There was a problem hiding this comment.
The parameter are given by the user not an LLM. The init block says: "if title is provided, then taskType must be RETRIEVAL_DOCUMENT". This is a constraint from the Google Embedding API. We could also remove the check and let the http request fail but I consider an early sanity check the better approach. I have also played around with some alternative ways to write it but have always come back to the field?.let { doSomeCheck } pattern. We could also replace it with if (field != null) { doSomeCheck } if you prefer it? The checks on init {} should stay though.

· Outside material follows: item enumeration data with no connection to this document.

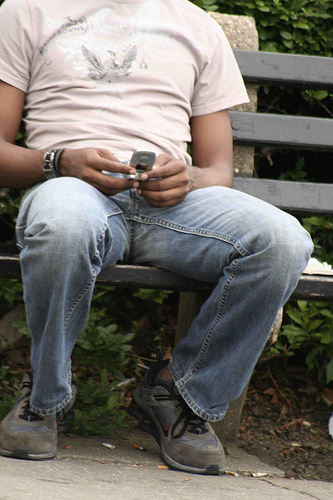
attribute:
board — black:
[1, 241, 330, 299]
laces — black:
[148, 388, 204, 447]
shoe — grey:
[114, 351, 239, 478]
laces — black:
[11, 408, 44, 424]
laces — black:
[155, 387, 222, 446]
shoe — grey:
[118, 350, 233, 476]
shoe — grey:
[0, 366, 232, 475]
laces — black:
[142, 379, 212, 440]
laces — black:
[13, 374, 48, 427]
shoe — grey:
[0, 368, 72, 458]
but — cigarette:
[221, 466, 241, 475]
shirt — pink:
[4, 4, 274, 171]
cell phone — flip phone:
[122, 151, 163, 195]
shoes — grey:
[0, 351, 229, 481]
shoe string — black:
[158, 386, 207, 439]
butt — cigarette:
[100, 434, 172, 472]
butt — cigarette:
[52, 438, 76, 452]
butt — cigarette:
[100, 440, 116, 449]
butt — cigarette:
[98, 440, 122, 450]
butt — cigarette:
[89, 428, 170, 472]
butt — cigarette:
[154, 461, 275, 479]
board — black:
[293, 273, 322, 295]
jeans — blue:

| * @see LLMParams for the equivalent pattern used in completion/chat models. | ||
| */ | ||
| @Serializable | ||
| public open class EmbeddingParams { |
There was a problem hiding this comment.
Sorry, @mltheuser, could you please clarify, why is it implemented as an open class instead of an interface? I see several issue with current approach:
- Current implementation of the
hashCodeand theequalsmethods breaks the comparison logic as every instance have the same hash code. - Why would I need to make an instance of a base
EmbeddingParamstype?
There was a problem hiding this comment.
You are completely right. The main motivation behind this was to keep in line with with the LLMParams class I used for reference. Then again, now after removing the dimensions field from this class it becomes quite apparent that this is not the right patter for the job. I will refactor it to be an interface like you suggested.
5ece339 to
c6babfe
Compare
|
@sdubov , @EugeneTheDev addressed your comments. |
|
Hi @mltheuser, sorry for the delay. I will now close this one as outdated. |
feat: Control Embedding Dimensions & Batch Support
Context
Tickets: KG-104, KG-538
Hey team, this PR aims to tackle two requested improvements to koog's embedding capabilities: Dimension Control and Batch Processing.
Review wanted
I will stop working on this PR for a bit to give the team time to review the approach and provide feedback. The current state has the generic interface changes I intend to make and an example implementation of these patterns for the
Googleprovider. Looking forward to your thoughts!Design Philosophy
The implementation heavily follows Koog's established patterns—specifically mimicking the
LLMParamsarchitecture used for completions. This ensures the API feels familiar and keeps our provider-specific configurations consistent.Implementation Details
Capability-based Model Declaration
I’ve added a specific capability so we can validate which models support controlling the dimension size at runtime and let callers know what's supported.
Extensible
EmbeddingParamsJust like
LLMParams, we now haveEmbeddingParams. It starts with a base class for common needs (dimensions) and allows providers to extend it for niche features (like Google’staskType).Smart, Backward-Compatible Interface
I’ve updated
LLMEmbeddingProviderto support batching without breaking existing implementations.I included a default "polyfill" for
embedBatch. If a provider doesn't have a native batch endpoint yet, the interface automatically handles parallelizing the requests using coroutines (possible to run into rate limit exceeded though). This lets us roll out the feature interface immediately while updating individual providers incrementally.Polymorphic Parameter Conversion
To keep things type-safe inside the providers, I used the established pattern for converting base params to provider-specific params:
Testing (Draft)
embedBatchdefaults correctly to parallel execution for providers without overrides.